It's probably because there is a TDI or NDIS driver installed as a shim between 
the network driver and the OS being used to filter traffic. Turning the service 
off probably just stops the driver from forwarding traffic. It's been a while 
since I worked on drivers but there should be some manual ways to get around 
this depending on how much the AV is watching for modifications. One easy thing 
you could try is stop the services like you did then go to device manager then 
in the view menu select show hidden devices. There should be a new list of 
non-plug and play drivers. You can try to figure out which ones are linked to 
the AV by name then confirm it by opening up the driver properties then click 
on the drivers tab and the driver details button. Once you have confirmed it 
you can stop the driver. See if that works. If not then you might need to look 
at some of the tools published by the driver development community that help in 
disabling and unloading drivers. 

Thanks,
------------------------------------------
Ali Mesdaq (CISSP, GIAC-GREM)
Sr.

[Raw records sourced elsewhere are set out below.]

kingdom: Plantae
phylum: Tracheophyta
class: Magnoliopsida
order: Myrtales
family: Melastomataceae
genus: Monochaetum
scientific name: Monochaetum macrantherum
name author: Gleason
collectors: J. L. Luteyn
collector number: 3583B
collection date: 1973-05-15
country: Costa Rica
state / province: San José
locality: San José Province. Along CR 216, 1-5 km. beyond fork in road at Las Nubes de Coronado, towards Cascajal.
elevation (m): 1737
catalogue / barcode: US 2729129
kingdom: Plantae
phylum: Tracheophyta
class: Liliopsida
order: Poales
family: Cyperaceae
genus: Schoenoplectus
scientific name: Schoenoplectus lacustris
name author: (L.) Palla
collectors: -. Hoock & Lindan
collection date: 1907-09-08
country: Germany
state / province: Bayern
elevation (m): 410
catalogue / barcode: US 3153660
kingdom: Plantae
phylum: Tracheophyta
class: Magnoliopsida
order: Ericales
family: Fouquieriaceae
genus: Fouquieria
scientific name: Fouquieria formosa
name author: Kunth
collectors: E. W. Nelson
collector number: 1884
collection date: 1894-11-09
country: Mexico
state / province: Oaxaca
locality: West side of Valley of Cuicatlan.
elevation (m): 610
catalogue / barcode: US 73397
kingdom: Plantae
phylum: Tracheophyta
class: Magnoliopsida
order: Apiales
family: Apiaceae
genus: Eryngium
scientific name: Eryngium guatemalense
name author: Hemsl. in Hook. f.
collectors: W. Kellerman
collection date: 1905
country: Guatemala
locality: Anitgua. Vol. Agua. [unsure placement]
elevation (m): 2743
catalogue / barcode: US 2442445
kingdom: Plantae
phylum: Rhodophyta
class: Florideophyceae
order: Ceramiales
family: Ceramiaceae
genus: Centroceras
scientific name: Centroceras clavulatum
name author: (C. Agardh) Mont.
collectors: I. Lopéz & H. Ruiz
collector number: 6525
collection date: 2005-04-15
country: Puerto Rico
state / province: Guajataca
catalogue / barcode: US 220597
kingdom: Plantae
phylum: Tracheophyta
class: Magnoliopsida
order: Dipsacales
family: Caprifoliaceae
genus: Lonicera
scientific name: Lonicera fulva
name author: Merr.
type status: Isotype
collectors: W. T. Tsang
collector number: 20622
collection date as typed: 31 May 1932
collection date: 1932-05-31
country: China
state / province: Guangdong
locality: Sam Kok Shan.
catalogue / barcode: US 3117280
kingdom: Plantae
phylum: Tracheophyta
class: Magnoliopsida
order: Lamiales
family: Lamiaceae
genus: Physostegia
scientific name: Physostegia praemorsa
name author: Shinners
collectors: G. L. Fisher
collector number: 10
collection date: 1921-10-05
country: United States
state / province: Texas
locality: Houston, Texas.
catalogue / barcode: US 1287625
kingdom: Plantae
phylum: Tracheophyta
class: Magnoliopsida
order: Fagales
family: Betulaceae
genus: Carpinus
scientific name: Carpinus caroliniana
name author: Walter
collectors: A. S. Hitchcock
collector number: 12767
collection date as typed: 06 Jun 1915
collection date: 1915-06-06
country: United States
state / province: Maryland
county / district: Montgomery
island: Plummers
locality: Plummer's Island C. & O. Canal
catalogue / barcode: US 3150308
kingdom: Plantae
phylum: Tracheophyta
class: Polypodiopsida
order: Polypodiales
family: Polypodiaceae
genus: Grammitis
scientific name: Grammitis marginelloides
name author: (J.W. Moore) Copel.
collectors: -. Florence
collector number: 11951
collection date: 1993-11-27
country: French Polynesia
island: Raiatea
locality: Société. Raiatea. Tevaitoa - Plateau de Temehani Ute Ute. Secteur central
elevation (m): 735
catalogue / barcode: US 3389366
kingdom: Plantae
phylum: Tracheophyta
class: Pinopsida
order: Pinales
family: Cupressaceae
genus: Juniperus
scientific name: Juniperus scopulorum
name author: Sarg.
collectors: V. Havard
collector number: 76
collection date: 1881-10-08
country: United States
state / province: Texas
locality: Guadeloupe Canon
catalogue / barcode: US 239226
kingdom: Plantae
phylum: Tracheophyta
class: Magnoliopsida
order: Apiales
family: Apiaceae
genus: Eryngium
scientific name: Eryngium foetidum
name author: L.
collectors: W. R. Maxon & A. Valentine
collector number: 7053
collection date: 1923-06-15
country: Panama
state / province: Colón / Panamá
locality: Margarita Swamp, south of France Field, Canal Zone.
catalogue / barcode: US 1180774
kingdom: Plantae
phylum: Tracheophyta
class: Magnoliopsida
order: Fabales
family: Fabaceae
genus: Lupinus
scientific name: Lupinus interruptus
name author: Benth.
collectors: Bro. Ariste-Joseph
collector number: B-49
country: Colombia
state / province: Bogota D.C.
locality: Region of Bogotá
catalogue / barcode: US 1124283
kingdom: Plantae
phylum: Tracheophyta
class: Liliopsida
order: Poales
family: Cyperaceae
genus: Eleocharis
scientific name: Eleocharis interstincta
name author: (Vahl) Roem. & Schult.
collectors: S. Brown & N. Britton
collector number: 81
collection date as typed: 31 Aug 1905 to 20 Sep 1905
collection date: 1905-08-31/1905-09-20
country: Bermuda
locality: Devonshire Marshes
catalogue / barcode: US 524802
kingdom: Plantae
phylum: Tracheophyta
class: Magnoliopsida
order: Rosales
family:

Security Researcher
Websense Security Labs
http://www.WebsenseSecurityLabs.com
------------------------------------------


-----Original Message-----
From: hardware-boun...@hardwaregroup.com 
[mailto:hardware-boun...@hardwaregroup.com] On Behalf Of Thane Sherrington
Sent: Tuesday, May 25, 2010 1:13 PM
To: hardware@hardwaregroup.com
Subject: [H] AV disabling question

When a computer comes into the shop, I like to disable the current AV 
so as to speed up the scans and prevent two AVs conflicting.  I've 
been disabling the AV's services, but I've found that when I do that 
with NIS (surprise, suprise, it's a piece of crap) then it shuts down 
access to the internet because it's firewall is off.  Then I end up 
having to turn the service back on (no small feat because the PoS 
tries to prevent changes to it's service settings even though it's 
turned off.)  Does anyone know of a better way to disable AVs 
(especially NIS) without uninstalling so that I can still access the internet?